Purification to homogeneity of a novel human B cell differentiation factor.

By immunization with a partially purified form of a novel human B cell differentiation factor, 446-BCDF, we generated a series of mAbs that inhibit the functional activity of this cytokine (induction of Ig secretion by Staphylococcus aureus Cowan I strain organisms-activated B cells). Two mAbs, 929 and 204, were shown to be specific for 446-BCDF in that they failed to inhibit B cell differentiation in response to other known cytokines (IL-2, IL-6) or mitogens (PWM). More importantly, passage of crude 446-BCDF over a mAb 929-Sepharose 4B column resulted in the depletion of 446-BCDF activity, which could be recovered after elution with 0.1 M glycine, pH 2.8. Finally, TCA precipitation of column-eluted fractions was run on SDS-PAGE. Two bands corresponding to the previously described m.w. range of 446-BCDF were detected in the eluate, but not in the effluent column fractions. Furthermore, protein eluted from these bands resolved with nondenaturing gels also demonstrated 446-BCDF activity. Thus, together these data further support the existence of a novel human B cell differentiation factor that has been purified to homogeneity.

B cell differentiation factor-induced B cell maturation: regulation via reduction in cAMP.

We have previously described a novel human B cell differentiation factor (BCDF), 446-BCDF, that is distinct biochemically and functionally from other cytokines. Since signal transduction pathways involved in human B cell differentiation have been incompletely studied and are poorly understood, we assessed the effects of 446-BCDF on various intracellular second messenger systems. After exposure of B cells to 446-BCDF, intracellular cAMP concentration started to decrease at 5 min and was significantly lower at 30 min and reached the lowest level at 4 hr. In most cases, cAMP concentrations returned toward baseline by 24 hr. A cAMP analog (dibutyryl cAMP), a stimulator of adenyl cyclase (forskolin), and phosphodiesterase inhibitors (aminophylline and IBMX) which inhibited the 446-BCDF-induced decrease in intracellular cAMP, inhibited 446-BCDF-induced B cell differentiation, suggesting that the fall in intracellular cAMP was a critical event in this process. To understand the mechanism involved in the reduction of cAMP, B cells were treated with pertussis toxin (PTX), a Gi protein inhibitor. Pertussis toxin blocked 446-BCDF-induced B cell differentiation as well, suggesting that 446-BCDF may function by stimulation of a Gi-linked receptor resulting in the inhibition of adenylate cyclase with a consequent reduction in cAMP. Other cytokines known to promote Ig secretion (IL2 and IL6) also caused a reduction in cAMP, suggesting that this pathway may be generally important in B cell differentiation. Taken together, these data suggest that at least one pathway of terminal maturation in B cells may involve the reduction of intracellular cAMP.
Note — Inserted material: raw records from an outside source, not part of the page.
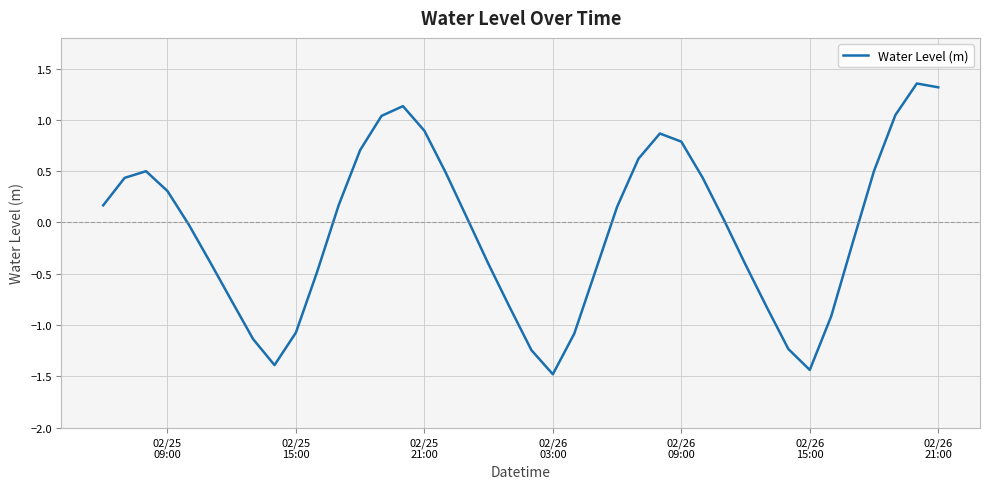

What is the minimum value shown in the chart?

-1.5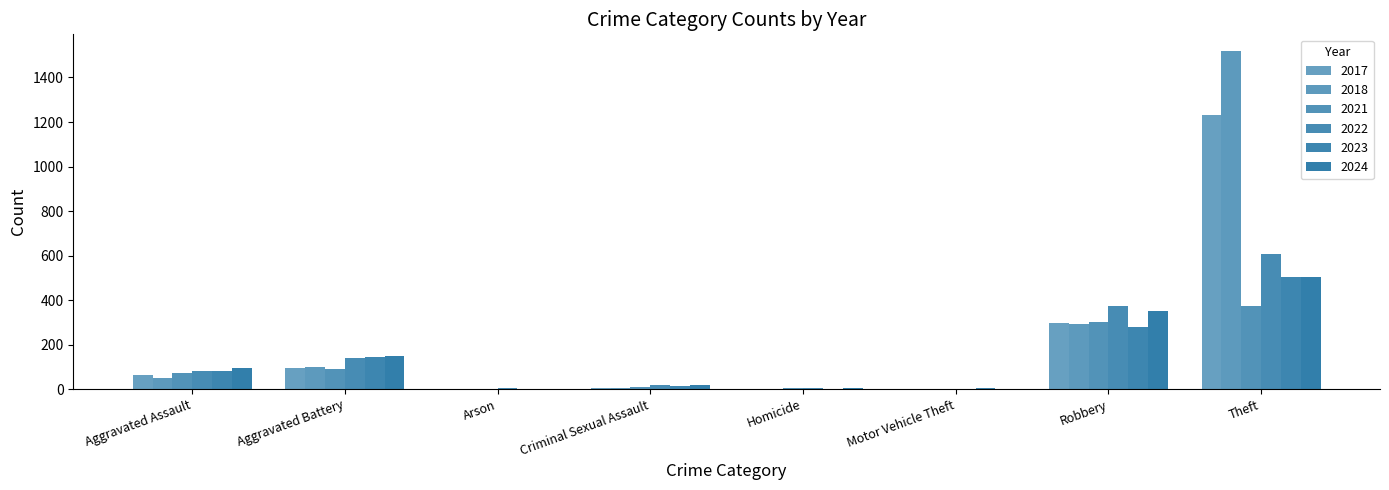

What is the label of the 1st bar from the left?

Aggravated Assault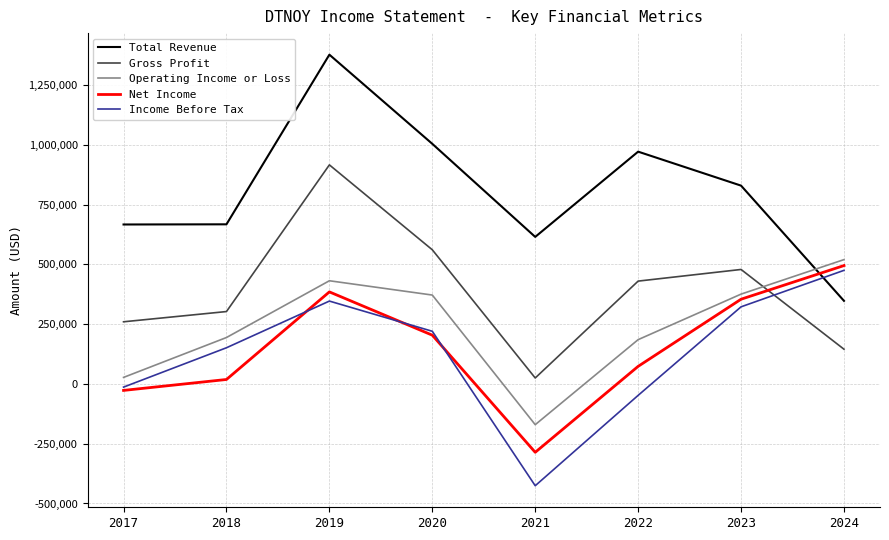

Is the value of Gross Profit at 2020 greater than the value of Operating Income or Loss at 2019?

Yes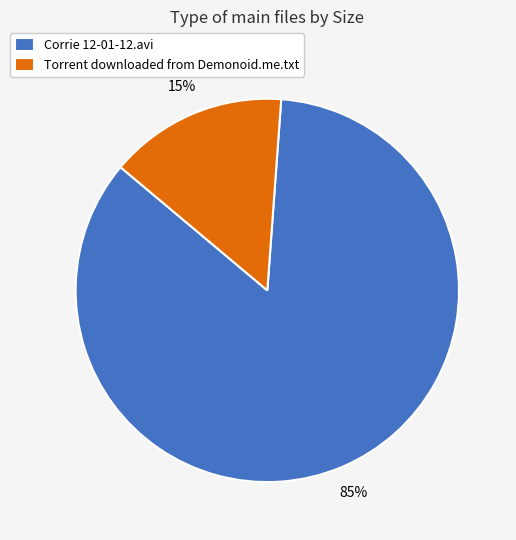

How many segments does this pie chart have?

2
Cytokines regulating human B cell growth and differentiation.

Utilizing a model system of anti-CD3-stimulated T cells, we have identified a potent B cell differentiation factor (BCDF) in the supernatant of these cells. This factor, 446-BCDF, appears to act on SAC-activated B cells inducing a 10- to 100-fold increase in Ig secretion. 446-BCDF has an apparent MW of 32 kDa and a pI of 6.0. Its activity cannot be inhibited by an anti-IL-6 antiserum, and activity is enhanced after passage over an anti-IL-6 affinity column. 446-BCDF activity is detected in the 50 mM salt fraction eluted from a Mono Q column. This 50 mM fraction has the only activity detected after passage over an anti-IL-6 affinity column and migrates with an apparent pI of 6.0. Taken together these data suggest that 446-BCDF is a unique potent polyclonal human BCDF which may be a predominant factor regulating terminal B cell differentiation.